In 2012, I started sketching out anthropomorphic designs. In 2015, I made a constructor toy that stood on my desk. It also had clocks and hour and minute indicators, and a moonphase indicator. In 2016, I made a piece for the 2017 Baselworld, but it didn’t work, so I had to quickly come up with something new. I thought, “Why not just add the eyes?”. It was an unusual idea, certainly a risk. After the idea emerged, I started sketching, looking for the right proportions, the right details that would combine into a coherent whole, a face, like [Italian painter] Arcimboldo arranging a portrait from fruits and vegetables. It’s very similar; you need to make something bright, and joyful, like a smiling face, out of watch details. And then you must design a movement to make it all work correctly.
WTI: Five years of the Joker series—how has the line, and you as a watchmaker, evolved with it?
KC: The first watch was in a 42mm casing, based on the ETA movement. Then complications started. For example, the Dracula watch had a day-night indicator shaped like Dracula’s fangs. Another interesting one was the Mouse King watch with the character crown used as the winder crown. The Minotaur has the day of the week indicator in the nostrils. One of my favourites is the Joker Selfie watch, sold through the Only Watch auction, the first self-portrait watch in the world. The Martian watch was the most expensive Russian watch ever sold—CHF 2,90,000 in a charity auction. It was also the first Konstantin Chaykin watch with a Martian calendar, and the first watch with a tourbillon made in Russia. We’re also working on developing a base movement of our own.
WTI: Harley Quinn is the first female character in the Wristmons collection. What made you choose her?

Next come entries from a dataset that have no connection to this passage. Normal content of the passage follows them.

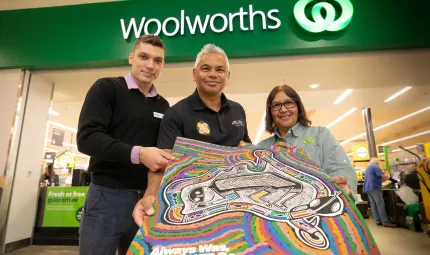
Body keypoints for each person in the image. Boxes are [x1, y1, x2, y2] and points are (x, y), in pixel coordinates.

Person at [132, 43, 252, 225]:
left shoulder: (238, 110)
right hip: (193, 205)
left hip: (235, 203)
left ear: (227, 77)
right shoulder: (176, 114)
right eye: (206, 68)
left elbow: (246, 148)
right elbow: (160, 164)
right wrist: (150, 194)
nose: (213, 74)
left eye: (220, 69)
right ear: (194, 74)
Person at [76, 35, 174, 255]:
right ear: (131, 58)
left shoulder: (164, 105)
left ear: (162, 66)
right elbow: (87, 138)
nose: (150, 65)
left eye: (157, 60)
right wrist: (138, 154)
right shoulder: (107, 88)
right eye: (143, 57)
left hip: (147, 199)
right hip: (107, 196)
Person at [258, 85, 358, 200]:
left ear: (298, 107)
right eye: (276, 105)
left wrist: (342, 187)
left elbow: (340, 168)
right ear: (270, 112)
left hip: (319, 211)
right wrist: (270, 159)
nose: (283, 109)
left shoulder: (321, 135)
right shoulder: (262, 147)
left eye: (289, 103)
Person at [363, 158, 396, 227]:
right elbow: (382, 176)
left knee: (373, 204)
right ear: (377, 162)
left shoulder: (368, 168)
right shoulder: (375, 166)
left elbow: (377, 178)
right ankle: (385, 221)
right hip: (374, 187)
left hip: (367, 188)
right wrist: (392, 180)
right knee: (380, 204)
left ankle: (378, 220)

KC: The image of this heroine was always in my mind. When I designed the first Joker watch, I was not thinking specifically about the DC character, even though the image had a wider cultural significance. The demand for women’s watches with an anthropomorphic design was there, so when I had an idea to celebrate the anniversary with a Joker redesign specifically referencing the DC character, it was only natural that he should be accompanied by his girlfriend. Harley Quinn is an obvious choice for an anthropomorphic watch design—[she is] as audacious as the Joker himself. It is exactly this kind of colourful, recognisable character that makes the anthropomorphic watch recognisable and impactful.
WTI: Please elaborate on the movement used to power the Joker 5, which also has a new type of finishing.

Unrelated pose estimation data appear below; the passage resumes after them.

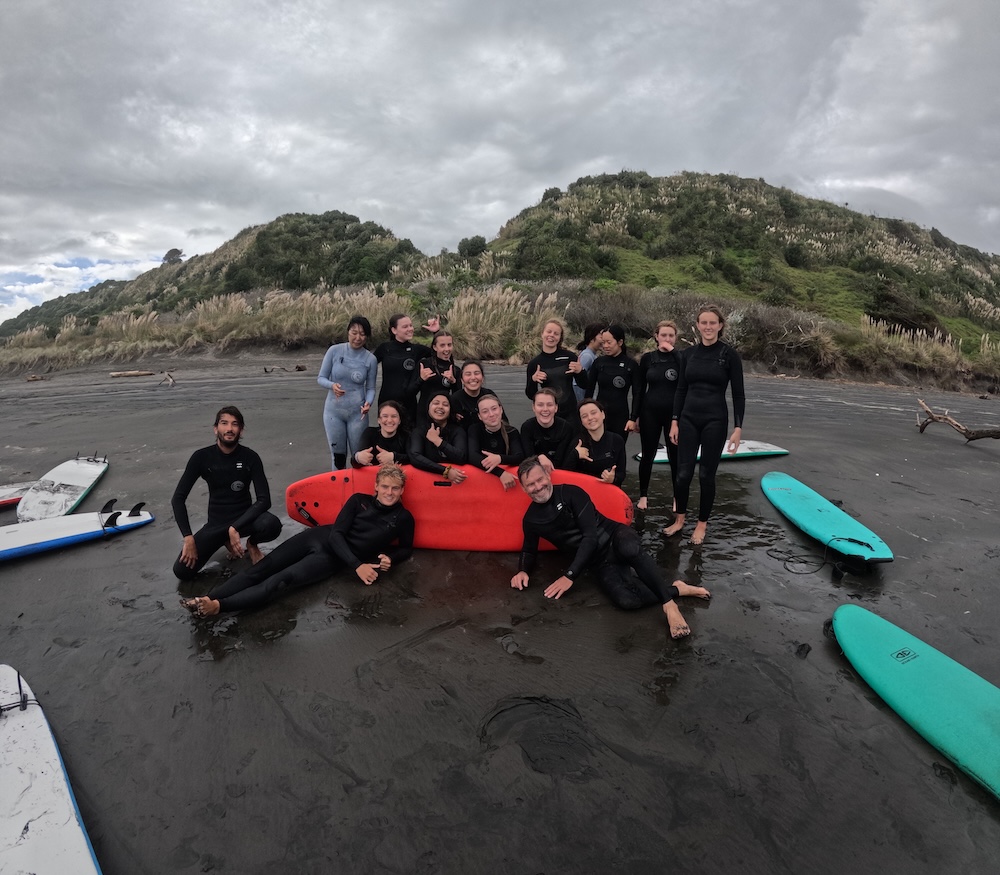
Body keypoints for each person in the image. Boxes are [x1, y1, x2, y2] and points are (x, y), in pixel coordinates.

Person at [510, 457, 710, 639]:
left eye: (540, 479)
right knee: (627, 600)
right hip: (599, 562)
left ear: (547, 476)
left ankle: (669, 606)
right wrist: (522, 570)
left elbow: (590, 537)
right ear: (524, 489)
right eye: (531, 484)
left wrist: (569, 575)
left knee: (630, 548)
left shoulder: (571, 493)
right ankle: (677, 589)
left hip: (614, 537)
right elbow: (529, 549)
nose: (538, 487)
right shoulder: (531, 520)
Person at [181, 464, 413, 615]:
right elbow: (336, 534)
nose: (389, 492)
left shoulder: (403, 518)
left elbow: (406, 548)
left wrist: (390, 559)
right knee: (262, 569)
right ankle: (206, 598)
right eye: (385, 486)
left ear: (402, 490)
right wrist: (357, 565)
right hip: (319, 538)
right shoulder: (358, 500)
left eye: (395, 488)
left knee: (281, 580)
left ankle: (217, 606)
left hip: (330, 560)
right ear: (376, 486)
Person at [171, 406, 281, 580]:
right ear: (216, 429)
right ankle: (225, 540)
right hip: (216, 524)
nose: (229, 428)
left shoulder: (250, 457)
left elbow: (264, 500)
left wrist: (235, 527)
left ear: (241, 430)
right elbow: (178, 499)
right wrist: (188, 537)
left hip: (244, 520)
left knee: (271, 524)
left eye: (234, 424)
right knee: (182, 571)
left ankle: (252, 544)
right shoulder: (201, 457)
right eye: (224, 423)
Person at [665, 306, 745, 545]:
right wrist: (675, 421)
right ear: (697, 325)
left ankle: (701, 524)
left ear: (720, 325)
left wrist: (738, 428)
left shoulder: (729, 355)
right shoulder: (688, 354)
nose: (708, 327)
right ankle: (680, 519)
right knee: (682, 474)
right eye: (704, 323)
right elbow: (681, 389)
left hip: (715, 420)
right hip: (688, 419)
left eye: (713, 323)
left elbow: (738, 394)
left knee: (706, 475)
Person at [317, 315, 377, 470]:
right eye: (354, 332)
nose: (358, 338)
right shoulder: (334, 351)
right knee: (338, 456)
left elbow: (370, 388)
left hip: (358, 414)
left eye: (362, 334)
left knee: (359, 456)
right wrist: (332, 385)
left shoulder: (370, 359)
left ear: (367, 336)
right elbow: (321, 378)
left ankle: (358, 484)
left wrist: (368, 403)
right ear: (348, 332)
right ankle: (338, 483)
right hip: (333, 412)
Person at [634, 320, 682, 512]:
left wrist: (673, 352)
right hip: (649, 413)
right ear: (656, 336)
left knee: (675, 457)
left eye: (671, 335)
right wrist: (635, 416)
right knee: (648, 455)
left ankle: (677, 498)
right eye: (663, 335)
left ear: (675, 338)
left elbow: (687, 377)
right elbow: (639, 389)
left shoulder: (681, 358)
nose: (667, 339)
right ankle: (643, 496)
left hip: (674, 416)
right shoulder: (648, 358)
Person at [373, 313, 440, 422]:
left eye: (411, 325)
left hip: (409, 405)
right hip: (386, 403)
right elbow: (366, 365)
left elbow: (440, 354)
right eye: (405, 327)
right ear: (394, 330)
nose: (410, 329)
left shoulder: (416, 350)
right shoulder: (384, 348)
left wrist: (436, 333)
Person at [582, 325, 639, 439]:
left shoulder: (631, 364)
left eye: (609, 342)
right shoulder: (599, 362)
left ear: (620, 342)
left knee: (617, 447)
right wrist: (585, 412)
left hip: (620, 417)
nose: (605, 346)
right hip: (599, 416)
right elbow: (589, 390)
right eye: (603, 342)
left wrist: (633, 418)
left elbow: (637, 393)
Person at [524, 318, 581, 421]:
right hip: (549, 414)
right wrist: (533, 380)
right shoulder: (535, 363)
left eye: (556, 333)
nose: (551, 335)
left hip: (571, 413)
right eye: (549, 331)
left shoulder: (570, 357)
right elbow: (531, 394)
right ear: (542, 333)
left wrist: (580, 371)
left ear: (560, 337)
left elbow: (584, 384)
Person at [408, 390, 468, 483]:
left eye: (445, 405)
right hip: (427, 483)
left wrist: (438, 441)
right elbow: (415, 457)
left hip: (456, 484)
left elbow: (462, 457)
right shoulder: (419, 431)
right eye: (436, 403)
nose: (440, 407)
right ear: (428, 407)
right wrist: (445, 471)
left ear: (450, 410)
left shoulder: (458, 431)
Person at [467, 394, 525, 490]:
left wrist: (499, 458)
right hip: (483, 482)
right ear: (479, 416)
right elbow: (472, 456)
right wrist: (500, 473)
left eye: (494, 409)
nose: (491, 414)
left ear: (501, 409)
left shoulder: (511, 432)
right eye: (485, 411)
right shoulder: (475, 430)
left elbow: (519, 457)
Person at [519, 388, 576, 472]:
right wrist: (539, 457)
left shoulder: (566, 428)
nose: (545, 409)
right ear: (533, 407)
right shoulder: (527, 427)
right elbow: (528, 458)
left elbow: (561, 461)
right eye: (540, 405)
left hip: (558, 471)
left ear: (556, 407)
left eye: (549, 405)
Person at [574, 398, 627, 486]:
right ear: (581, 422)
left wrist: (613, 478)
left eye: (593, 413)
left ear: (603, 414)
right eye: (584, 416)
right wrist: (575, 454)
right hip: (584, 490)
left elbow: (622, 473)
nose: (590, 418)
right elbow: (566, 472)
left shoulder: (617, 440)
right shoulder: (577, 443)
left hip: (609, 490)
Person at [352, 400, 409, 467]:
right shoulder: (369, 433)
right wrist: (358, 458)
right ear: (379, 420)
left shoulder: (406, 436)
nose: (389, 420)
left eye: (394, 416)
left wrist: (393, 457)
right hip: (373, 473)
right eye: (385, 416)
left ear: (399, 420)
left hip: (398, 473)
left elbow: (413, 459)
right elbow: (354, 462)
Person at [450, 360, 501, 430]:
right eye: (468, 374)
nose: (473, 378)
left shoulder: (489, 395)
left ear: (482, 378)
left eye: (476, 373)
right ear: (462, 380)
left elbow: (503, 421)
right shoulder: (455, 399)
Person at [418, 330, 460, 410]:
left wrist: (453, 382)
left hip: (443, 411)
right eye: (442, 345)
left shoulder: (455, 370)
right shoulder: (424, 364)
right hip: (424, 411)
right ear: (435, 347)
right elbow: (410, 392)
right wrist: (421, 380)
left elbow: (458, 398)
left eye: (449, 345)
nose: (447, 349)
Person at [574, 323, 605, 402]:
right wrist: (582, 402)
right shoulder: (587, 356)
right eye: (601, 336)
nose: (603, 340)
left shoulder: (592, 355)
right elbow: (576, 382)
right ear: (591, 338)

KC: It features a new type of mainplate finish that I used for a non-unique piece for the first time. Secondly, it has an exposed skeletonised dial that both adds complexity and makes manufacturing substantially more difficult, requiring each detail to be perfectly finished. The movement is complex with a retrograde indication that requires complex fine-tuning. Specifically, one detail, the scroll, is fitted completely by hand to ensure the day of the week indication works perfectly. Lastly, the wheels used for indicators were designed by me in the shape of card suits, and the levers are shaped as a stylised letter ‘J’. The dial is open, so you can clearly see that all four suits are present in the movement.
WTI: Where do you plan to take the Konstantin Chaykin Joker series in coming years?
KC: Most likely we will continue working with licenced characters and introduce watches with more interesting complications. I won’t reveal specific ideas for now, though. A new model announcement will be coming soon.